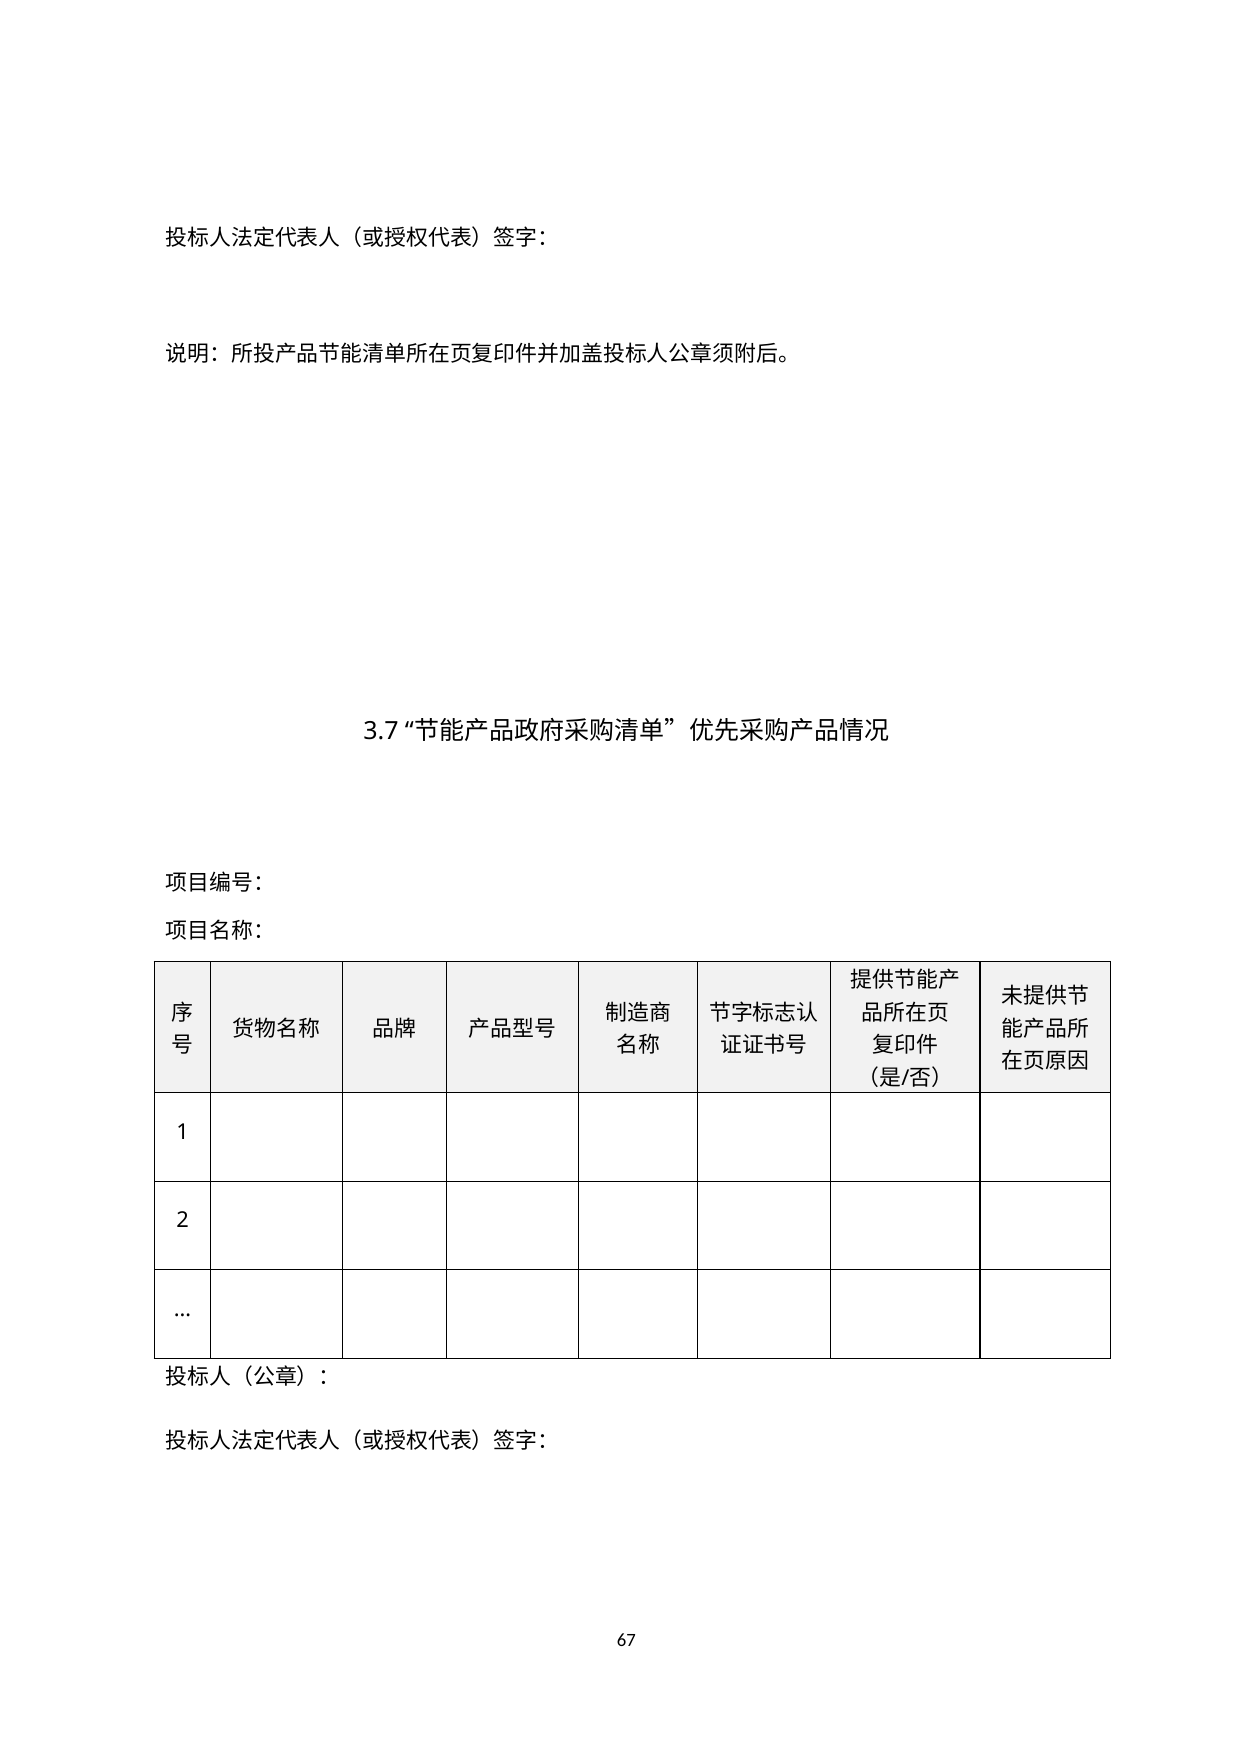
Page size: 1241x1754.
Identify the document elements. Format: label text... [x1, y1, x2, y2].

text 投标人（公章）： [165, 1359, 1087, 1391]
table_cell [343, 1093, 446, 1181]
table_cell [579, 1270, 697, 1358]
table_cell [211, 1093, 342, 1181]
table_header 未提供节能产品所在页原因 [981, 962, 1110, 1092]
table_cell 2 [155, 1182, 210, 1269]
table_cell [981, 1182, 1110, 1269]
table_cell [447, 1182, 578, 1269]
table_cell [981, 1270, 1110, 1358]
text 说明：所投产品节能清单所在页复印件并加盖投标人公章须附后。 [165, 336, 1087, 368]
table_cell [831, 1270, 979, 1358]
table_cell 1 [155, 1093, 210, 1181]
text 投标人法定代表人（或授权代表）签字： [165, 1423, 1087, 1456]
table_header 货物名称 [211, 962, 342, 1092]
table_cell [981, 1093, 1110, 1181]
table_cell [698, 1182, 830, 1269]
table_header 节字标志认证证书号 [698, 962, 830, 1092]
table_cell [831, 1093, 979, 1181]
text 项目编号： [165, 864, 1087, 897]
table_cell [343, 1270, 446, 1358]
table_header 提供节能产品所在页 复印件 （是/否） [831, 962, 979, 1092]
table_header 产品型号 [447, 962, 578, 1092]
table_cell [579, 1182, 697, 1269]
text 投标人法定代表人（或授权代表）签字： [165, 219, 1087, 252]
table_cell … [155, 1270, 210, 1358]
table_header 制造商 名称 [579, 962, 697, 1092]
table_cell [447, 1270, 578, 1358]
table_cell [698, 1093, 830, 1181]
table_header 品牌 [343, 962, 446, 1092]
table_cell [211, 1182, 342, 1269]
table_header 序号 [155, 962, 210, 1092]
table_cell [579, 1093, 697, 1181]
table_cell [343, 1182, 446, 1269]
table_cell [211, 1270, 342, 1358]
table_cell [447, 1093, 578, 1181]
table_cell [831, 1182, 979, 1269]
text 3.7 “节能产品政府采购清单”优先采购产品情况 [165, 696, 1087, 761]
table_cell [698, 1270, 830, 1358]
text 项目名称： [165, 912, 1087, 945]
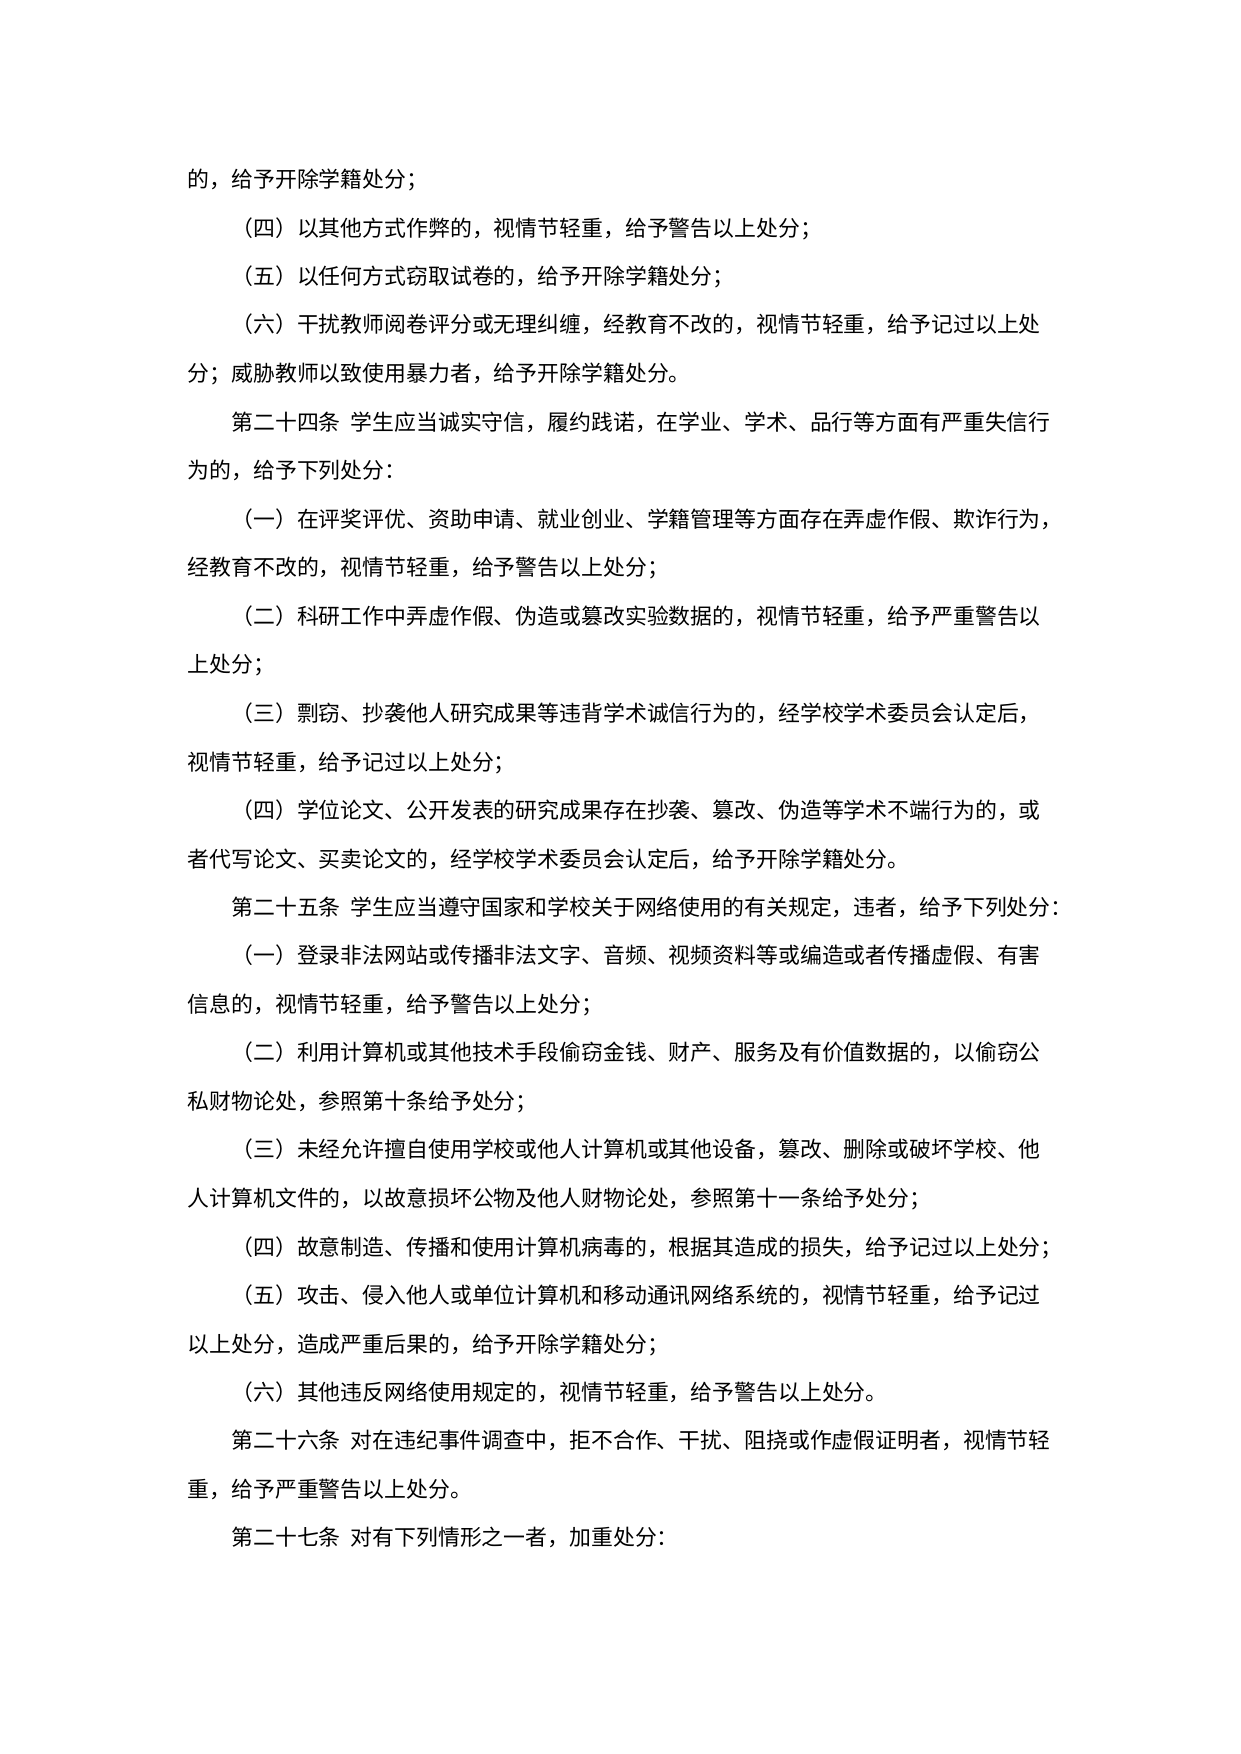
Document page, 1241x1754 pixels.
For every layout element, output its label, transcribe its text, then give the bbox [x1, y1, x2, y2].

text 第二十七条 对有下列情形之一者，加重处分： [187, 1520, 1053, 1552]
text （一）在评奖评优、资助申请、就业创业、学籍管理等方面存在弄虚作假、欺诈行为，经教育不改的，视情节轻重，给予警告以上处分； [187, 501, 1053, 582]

━━━━━━━━━━━━━━━━

• _Exercise instructions_
Your task is to restate, word for word, the line with "For every layout" and all lines after it, ending with the last line of the data.

• _Your response_
For every layout element, output its label, transcribe its text, then give the bbox [x1, y1, x2, y2].

text 第二十七条 对有下列情形之一者，加重处分： [187, 1520, 1053, 1552]
text （一）在评奖评优、资助申请、就业创业、学籍管理等方面存在弄虚作假、欺诈行为，经教育不改的，视情节轻重，给予警告以上处分； [187, 501, 1053, 582]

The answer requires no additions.